Records from a dataset:
#####

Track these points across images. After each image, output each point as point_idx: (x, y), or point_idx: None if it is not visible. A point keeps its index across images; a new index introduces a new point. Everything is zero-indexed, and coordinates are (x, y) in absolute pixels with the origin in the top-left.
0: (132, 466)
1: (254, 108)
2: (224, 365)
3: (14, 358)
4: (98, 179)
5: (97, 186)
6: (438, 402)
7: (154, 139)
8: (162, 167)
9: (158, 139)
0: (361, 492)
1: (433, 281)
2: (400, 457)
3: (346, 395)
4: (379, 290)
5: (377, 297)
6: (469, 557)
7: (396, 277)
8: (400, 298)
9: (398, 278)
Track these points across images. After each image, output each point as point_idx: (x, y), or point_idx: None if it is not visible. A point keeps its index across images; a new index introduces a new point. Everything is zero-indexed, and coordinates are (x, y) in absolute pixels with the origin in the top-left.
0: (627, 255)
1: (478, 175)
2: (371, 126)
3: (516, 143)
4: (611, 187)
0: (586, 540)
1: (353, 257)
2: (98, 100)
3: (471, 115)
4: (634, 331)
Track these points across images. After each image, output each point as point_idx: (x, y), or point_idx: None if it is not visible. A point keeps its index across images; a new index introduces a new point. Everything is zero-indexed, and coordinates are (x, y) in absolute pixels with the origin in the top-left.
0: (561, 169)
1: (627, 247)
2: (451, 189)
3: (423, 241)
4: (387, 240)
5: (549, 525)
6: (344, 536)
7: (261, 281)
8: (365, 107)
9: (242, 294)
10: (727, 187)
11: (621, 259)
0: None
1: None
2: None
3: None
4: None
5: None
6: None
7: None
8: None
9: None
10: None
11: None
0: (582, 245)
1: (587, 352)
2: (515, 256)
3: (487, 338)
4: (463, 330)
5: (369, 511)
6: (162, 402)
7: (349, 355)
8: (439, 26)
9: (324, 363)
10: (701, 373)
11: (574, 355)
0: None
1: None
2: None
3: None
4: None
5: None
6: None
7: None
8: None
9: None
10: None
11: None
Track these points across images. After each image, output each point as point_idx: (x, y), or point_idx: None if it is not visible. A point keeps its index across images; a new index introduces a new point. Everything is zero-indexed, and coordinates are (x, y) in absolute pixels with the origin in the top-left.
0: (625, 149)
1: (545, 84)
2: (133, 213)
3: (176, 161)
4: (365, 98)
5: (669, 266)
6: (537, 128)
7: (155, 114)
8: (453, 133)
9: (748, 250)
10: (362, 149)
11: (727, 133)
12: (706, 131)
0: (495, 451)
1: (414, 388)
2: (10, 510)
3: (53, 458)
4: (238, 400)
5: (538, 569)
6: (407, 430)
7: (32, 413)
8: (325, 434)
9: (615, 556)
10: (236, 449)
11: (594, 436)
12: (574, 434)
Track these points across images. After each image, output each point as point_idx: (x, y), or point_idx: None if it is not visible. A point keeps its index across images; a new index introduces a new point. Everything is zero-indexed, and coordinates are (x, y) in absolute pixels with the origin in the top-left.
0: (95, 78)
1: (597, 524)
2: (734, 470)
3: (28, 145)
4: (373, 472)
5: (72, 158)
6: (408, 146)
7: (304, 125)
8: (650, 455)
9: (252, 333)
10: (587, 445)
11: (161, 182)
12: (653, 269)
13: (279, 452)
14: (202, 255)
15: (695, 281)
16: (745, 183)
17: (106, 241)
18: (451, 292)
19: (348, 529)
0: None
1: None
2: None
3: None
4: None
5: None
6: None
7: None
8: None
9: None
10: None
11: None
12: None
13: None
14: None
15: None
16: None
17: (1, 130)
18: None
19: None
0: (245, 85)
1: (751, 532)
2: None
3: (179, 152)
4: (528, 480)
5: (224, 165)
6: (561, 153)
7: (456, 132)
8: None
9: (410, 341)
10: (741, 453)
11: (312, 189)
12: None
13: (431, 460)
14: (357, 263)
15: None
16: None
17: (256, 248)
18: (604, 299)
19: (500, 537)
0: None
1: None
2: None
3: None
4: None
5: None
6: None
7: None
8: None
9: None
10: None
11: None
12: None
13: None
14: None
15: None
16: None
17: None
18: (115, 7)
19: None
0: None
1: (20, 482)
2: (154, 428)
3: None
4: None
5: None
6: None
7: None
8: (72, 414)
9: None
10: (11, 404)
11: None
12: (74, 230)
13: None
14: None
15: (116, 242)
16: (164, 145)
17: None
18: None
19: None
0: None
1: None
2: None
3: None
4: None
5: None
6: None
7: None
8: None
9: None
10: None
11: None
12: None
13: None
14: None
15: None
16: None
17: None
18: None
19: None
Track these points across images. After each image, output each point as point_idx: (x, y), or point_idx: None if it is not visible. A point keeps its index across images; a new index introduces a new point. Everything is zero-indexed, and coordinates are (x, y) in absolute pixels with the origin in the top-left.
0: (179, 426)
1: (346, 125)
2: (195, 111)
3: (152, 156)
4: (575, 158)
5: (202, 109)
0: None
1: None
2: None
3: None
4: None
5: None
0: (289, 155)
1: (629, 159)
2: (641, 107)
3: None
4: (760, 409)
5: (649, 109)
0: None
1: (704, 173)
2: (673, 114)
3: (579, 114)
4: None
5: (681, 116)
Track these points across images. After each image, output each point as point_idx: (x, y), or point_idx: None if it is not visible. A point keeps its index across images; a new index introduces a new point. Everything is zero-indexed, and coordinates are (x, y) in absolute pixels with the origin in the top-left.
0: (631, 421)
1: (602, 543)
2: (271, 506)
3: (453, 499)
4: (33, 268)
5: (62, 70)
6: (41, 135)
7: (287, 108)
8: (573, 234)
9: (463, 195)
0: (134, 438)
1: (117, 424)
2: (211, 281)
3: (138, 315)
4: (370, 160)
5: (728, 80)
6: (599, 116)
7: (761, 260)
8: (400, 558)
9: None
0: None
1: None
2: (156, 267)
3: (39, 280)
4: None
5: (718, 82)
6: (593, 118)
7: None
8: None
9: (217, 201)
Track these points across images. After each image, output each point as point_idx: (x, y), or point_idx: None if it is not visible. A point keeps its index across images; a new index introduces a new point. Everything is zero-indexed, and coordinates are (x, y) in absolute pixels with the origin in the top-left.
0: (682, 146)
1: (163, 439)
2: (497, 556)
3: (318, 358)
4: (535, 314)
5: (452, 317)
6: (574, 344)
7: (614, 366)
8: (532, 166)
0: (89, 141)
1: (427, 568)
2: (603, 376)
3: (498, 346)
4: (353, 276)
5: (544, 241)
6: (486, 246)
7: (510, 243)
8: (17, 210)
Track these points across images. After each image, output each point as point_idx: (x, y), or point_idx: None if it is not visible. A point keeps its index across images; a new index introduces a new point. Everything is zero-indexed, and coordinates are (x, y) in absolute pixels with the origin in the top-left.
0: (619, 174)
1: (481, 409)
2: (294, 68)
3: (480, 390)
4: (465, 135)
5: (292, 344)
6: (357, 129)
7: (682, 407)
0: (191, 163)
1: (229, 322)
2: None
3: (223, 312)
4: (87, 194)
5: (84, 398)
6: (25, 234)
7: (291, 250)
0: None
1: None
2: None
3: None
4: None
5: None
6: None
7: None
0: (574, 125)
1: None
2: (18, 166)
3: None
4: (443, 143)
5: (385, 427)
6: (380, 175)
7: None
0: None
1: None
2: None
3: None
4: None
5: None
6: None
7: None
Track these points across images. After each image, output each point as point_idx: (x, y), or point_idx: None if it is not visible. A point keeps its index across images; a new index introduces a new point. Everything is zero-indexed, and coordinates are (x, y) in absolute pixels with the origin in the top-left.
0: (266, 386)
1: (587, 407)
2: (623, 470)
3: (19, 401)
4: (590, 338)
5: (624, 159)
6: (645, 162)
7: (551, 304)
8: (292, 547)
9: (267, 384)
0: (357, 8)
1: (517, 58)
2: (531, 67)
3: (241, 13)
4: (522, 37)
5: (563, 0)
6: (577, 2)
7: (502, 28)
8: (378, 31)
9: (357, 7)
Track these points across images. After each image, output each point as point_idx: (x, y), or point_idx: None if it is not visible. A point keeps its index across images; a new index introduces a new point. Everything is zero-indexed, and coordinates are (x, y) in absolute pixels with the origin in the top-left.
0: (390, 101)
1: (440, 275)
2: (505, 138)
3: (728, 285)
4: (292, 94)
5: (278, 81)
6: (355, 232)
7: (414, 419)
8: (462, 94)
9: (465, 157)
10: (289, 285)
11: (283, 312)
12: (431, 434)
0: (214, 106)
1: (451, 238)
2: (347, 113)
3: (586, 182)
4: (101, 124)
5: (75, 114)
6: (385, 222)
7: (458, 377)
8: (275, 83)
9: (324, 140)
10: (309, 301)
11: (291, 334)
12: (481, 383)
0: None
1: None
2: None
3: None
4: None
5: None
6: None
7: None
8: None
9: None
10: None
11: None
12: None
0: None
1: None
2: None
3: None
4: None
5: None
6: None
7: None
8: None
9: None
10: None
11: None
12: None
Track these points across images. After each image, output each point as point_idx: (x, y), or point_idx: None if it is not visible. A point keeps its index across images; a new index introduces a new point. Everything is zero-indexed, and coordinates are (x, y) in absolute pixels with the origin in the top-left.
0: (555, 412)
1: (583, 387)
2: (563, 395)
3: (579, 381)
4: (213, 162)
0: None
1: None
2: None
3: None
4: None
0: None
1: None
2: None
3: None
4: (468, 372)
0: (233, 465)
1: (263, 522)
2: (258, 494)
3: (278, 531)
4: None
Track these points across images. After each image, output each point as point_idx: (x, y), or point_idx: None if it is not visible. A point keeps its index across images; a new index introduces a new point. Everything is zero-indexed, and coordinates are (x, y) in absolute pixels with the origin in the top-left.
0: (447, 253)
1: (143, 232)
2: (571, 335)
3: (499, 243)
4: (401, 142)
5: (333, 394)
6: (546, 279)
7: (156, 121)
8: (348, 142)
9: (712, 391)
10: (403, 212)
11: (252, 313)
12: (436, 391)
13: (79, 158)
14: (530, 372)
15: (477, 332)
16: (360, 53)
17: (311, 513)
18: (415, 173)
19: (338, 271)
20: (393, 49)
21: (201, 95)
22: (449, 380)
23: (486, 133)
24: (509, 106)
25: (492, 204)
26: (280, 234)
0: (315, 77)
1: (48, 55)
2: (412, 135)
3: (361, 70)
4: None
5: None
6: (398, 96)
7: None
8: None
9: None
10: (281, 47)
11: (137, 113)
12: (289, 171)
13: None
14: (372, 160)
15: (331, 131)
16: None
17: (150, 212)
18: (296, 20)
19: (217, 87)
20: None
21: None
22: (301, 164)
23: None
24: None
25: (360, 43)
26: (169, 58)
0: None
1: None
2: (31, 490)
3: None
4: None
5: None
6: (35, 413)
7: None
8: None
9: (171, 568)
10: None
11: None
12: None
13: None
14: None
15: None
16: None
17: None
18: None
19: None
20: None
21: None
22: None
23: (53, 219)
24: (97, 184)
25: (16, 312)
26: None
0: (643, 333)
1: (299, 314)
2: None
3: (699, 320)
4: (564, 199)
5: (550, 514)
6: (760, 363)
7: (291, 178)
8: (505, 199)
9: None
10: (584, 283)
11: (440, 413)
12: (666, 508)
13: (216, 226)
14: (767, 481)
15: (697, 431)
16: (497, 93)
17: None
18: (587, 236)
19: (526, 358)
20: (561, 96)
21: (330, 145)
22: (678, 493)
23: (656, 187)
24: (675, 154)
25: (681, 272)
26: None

#####

### Stated goal
Copy the items above verbatim, from the first line through the line containing "9: (398, 278)", and include nothing beyond that line.

### Task result
Track these points across images. After each image, output each point as point_idx: (x, y), or point_idx: None if it is not visible. A point keeps its index across images; a new index introduces a new point. Everything is zero-indexed, and coordinates are (x, y) in absolute pixels with the origin in the top-left.
0: (132, 466)
1: (254, 108)
2: (224, 365)
3: (14, 358)
4: (98, 179)
5: (97, 186)
6: (438, 402)
7: (154, 139)
8: (162, 167)
9: (158, 139)
0: (361, 492)
1: (433, 281)
2: (400, 457)
3: (346, 395)
4: (379, 290)
5: (377, 297)
6: (469, 557)
7: (396, 277)
8: (400, 298)
9: (398, 278)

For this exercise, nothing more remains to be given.